Passage for review:
******

In 2002, Common Ground received a grant of £80,000 from the Department for Environment, Food & Rural Affairs (Defra) to fund the project. The project was launched with a media release on 17 April 2002, in which Common Ground asked ‘to hear from people about their local stories, details, examples, observations about the particularity of everyday places’ (EUL MS 416/PRO/14/3/1). This local knowledge was collected by Common Ground and, in addition to the charity’s own research, was used to compile the finished book, entitled ‘England in Particular: A celebration of the commonplace, the local, the vernacular and the distinctive’. It was published by Hodder & Stoughton in 2006 and became the largest single publication produced by Common Ground.

EUL MS 416/PRO/14/2/1 – Research material for ‘England in Particular’, arranged alphabetically

As the project required extensive research by the charity, research material constitutes a large proportion of this section of the archive. Common Ground organised most of this material into red lever arch files (see photograph above) and divided it alphabetically into sections by subject within each file – very much like an encyclopedia! Each file is labelled with the first and last subject represented in the file; for example, the very first file in this series is labelled ‘Abbeys to Agricultural Shows’ and the last (the 102nd file!) is labelled ‘Windsor Chair to Zoos’. To make this research material more searchable, I have listed all the subjects represented in each file in the file descriptions. You can find these descriptions in our online catalogue here. Not only will this help researchers to quickly locate material on specific subjects, but it will also enable the identification of subjects that Common Ground researched but did not include in the book.

******

Material supplied:
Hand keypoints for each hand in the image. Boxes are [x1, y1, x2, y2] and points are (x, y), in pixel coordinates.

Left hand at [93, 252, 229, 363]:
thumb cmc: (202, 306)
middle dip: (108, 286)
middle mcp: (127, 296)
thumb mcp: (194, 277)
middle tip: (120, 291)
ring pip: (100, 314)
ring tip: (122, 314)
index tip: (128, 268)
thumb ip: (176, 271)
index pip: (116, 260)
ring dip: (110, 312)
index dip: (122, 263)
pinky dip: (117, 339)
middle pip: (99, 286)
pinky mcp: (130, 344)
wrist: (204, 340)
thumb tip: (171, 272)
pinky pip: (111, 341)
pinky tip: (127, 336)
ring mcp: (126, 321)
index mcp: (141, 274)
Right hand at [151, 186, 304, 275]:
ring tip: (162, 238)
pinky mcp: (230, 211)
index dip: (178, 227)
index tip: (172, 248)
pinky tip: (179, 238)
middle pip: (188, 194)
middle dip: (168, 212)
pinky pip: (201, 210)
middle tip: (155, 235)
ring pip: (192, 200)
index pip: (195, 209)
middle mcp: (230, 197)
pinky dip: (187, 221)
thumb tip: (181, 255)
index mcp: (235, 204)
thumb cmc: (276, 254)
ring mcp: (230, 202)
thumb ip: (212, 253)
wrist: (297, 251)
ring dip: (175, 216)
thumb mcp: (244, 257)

******

Parts of the exercise:
1. In the passage about Common Ground's archive, which publisher issued "England in Particular," and in what year?
2. Copy out the stretch of the passage about Common Ground's archive from "In 2002, Common" through "by Common Ground.".

Answer list:
1. Hodder & Stoughton published it in 2006.

2.
In 2002, Common Ground received a grant of £80,000 from the Department for Environment, Food & Rural Affairs (Defra) to fund the project. The project was launched with a media release on 17 April 2002, in which Common Ground asked ‘to hear from people about their local stories, details, examples, observations about the particularity of everyday places’ (EUL MS 416/PRO/14/3/1). This local knowledge was collected by Common Ground and, in addition to the charity’s own research, was used to compile the finished book, entitled ‘England in Particular: A celebration of the commonplace, the local, the vernacular and the distinctive’. It was published by Hodder & Stoughton in 2006 and became the largest single publication produced by Common Ground.